Il a pris la vie de son épouse Elvira le 17 janvier 2016 à Fameck. Sudan Adrovic risque de passer la sienne enfermé à perpétuité. Il n’aurait pas frappé la victime pour la punir, mais pour récupérer ses enfants.
La justice a rassemblé la famille Adrovic mardi, mais la réunion est pénible. Parce qu’il y a plus chaleureux que les assises de la Moselle pour se retrouver; parce qu’il est lourd pour les cinq enfants de Sudan Adrovic, 50 ans aujourd’hui, de s’asseoir dans le carré de la partie civile juste en face de leur père retenu dans le box; parce qu’il est accusé d’avoir tué leur mère d’une dizaine de coups de cette lame façon modèle de chasse.
« Je reconnais le meurtre, mais je ne reconnais pas avoir pris le couteau pour la tuer. Je voulais qu’elle me donne les enfants », déclare Sudan au président Faltot, qui cherche à comprendre cette dramatique contradiction. Chez les gamins, nés entre 2002 et 2006, ce paradoxe ne colle pas avec les images des coups et/ou de la victime morte sur le sol de leur appartement qu’ils ont tous en mémoire.

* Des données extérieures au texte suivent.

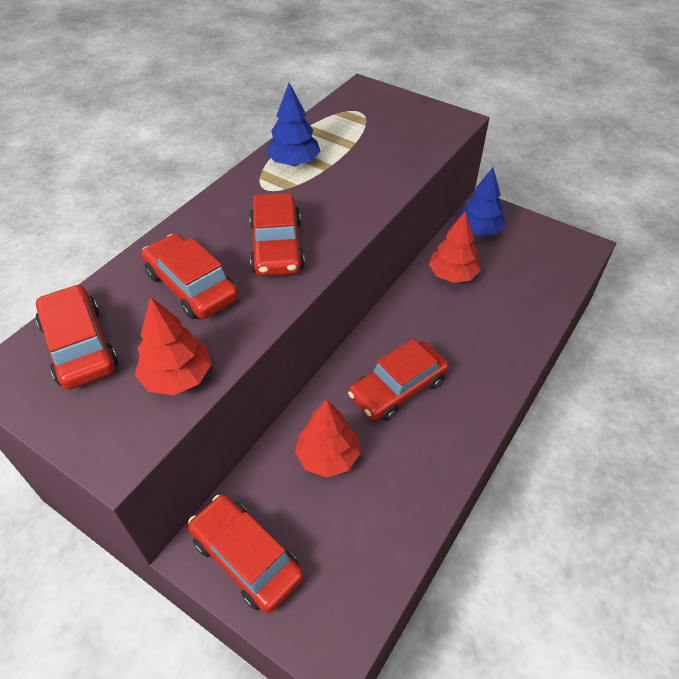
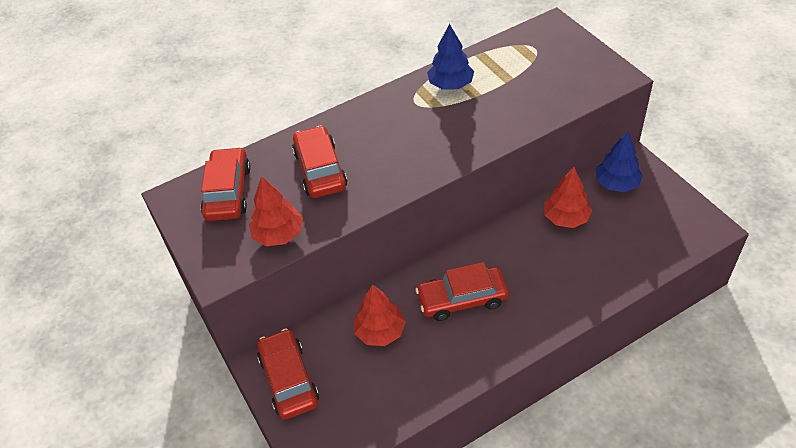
camera: 30 degrees right, 0 degrees up
(277, 246) = (397, 155): red car -> none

L’accusé les voit comme un enjeu dans ce couple moribond qu’il formait avec Elvira, sa cadette de 10 ans épousée en 2001, trois mois après quelques rencontres. En France, elle avait rencontré un homme, partagé ses nuits avec quelques autres et se prostituait, selon Sudan. Rien d’exemplaire pour ses trois filles et deux fils qu’ils voulaient ramener au Monténégro, la terre familiale. Un pays qu’Elvira a voulu quitter après 15 ans d’union pour laisser à distance l’alcool et la violence de son mari. Les enfants l’évoquent aussi.
Partie en France, tuée à Fameck
Me Amadou Cissé se lève pour afficher le casier vierge de son client et opposer la condamnation de la victime par la justice monténégrine dans une affaire de violence. Une femme dont l’accusé n’aurait peut-être pas supporté qu’elle le berne en 2013, en lui faisant croire qu’elle quittait la maison pour la Serbie alors qu’elle arrivait finalement en France où elle voyait l’avenir plus gai.
Mais le rose espéré a commencé sur le bitume du camp de réfugiés de Blida avant un relogement en hôtel puis en appartement à Fameck. Là où elle a trouvé la mort et où Sudan, expulsé deux fois du territoire, venait souvent quand il n’était pas dans son foyer.
« Papa venait à la maison pour tuer maman », dit une de ses filles. Elle aurait préféré que ses parents divorcent. Peut-être parlerait-elle encore à son père auquel, comme sa fratrie, elle n’a plus rien à dire et qu’elle ne veut plus voir.
Sudan ne comprend pas. Il a tout fait pour ses enfants. C’est pour eux qu’il regrette d’avoir tué leur mère, dit-il sans émotion ou si peu. Il est rigide, « sans vibration émotionnelle au moment de l’évocation des faits », dit de lui l’expert psychologue. L’accusé est aussi déconcertant pour sa défense. « Je n’ai jamais été violent », soutient Sudan Adrovic. S’il est dans le box, c’est dû au comportement de son épouse.